Bersama saudara-saudar TRIP Untari pimpin demo.
“Saya terus berjuang memfasilitasi ke Pemkot Malang agar makam trip tetap disitu. Dan kemudian kami juga minta ijin ke Pemkot Malang Pak Peni untuk membangun monumen,” ungkapnya.
Sebagai putri seorang trip Untari ikut merawat monumen itu, maka ketika tadi takziah tabur bunga, Untari tak bisa menahan air mata.

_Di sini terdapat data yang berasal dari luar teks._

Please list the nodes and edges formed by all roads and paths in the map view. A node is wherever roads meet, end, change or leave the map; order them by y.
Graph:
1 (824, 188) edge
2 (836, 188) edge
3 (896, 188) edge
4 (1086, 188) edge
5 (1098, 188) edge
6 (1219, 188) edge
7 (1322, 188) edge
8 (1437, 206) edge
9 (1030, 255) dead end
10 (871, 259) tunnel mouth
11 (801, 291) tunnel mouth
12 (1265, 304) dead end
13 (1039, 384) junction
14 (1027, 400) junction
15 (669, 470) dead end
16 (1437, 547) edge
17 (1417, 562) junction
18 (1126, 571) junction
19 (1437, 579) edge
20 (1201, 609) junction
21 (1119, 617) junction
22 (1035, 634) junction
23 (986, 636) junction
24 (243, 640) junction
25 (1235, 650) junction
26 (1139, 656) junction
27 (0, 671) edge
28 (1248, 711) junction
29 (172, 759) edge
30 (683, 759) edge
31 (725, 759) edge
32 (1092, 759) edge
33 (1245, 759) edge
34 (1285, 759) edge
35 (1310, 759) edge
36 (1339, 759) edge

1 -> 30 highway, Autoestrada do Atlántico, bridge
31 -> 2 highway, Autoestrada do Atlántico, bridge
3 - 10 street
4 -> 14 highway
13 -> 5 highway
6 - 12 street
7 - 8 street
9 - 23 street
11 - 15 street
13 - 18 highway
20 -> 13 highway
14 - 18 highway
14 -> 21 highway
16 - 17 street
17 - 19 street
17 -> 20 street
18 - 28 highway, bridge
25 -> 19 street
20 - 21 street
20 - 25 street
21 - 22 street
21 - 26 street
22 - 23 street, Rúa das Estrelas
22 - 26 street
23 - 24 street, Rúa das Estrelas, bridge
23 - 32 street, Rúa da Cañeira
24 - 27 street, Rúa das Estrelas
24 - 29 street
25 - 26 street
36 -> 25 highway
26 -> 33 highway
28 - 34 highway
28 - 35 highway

“Disana saya menangis karena ingat ayah saya. perjuangannya yang hebat dan beliau tidak pernah bisa menikmati usia kemerdekaan ini dengan baik karena tahun 1987 bapak meninggal saat saya masih kuliah semester 3. Sehingga sampai saya menjadi anggota dewan ini, bapak tidak tahu karena beliau sudah meninggal,” tukasnya.
Jas merah jangan sekali-sekali melupakan sejarah.
“Perjuangan beliau-beliau akan kami teruskan sampai akhir jaman. Tentu saja dengan cara mengisi kemerdekaan, mempertahankan NKRI, Pancasila, UUD, Bhineka Tunggal Ika, itu yang menjadi pedoman bagi kami semua,” pungkasnya.(Djoko Winahyu)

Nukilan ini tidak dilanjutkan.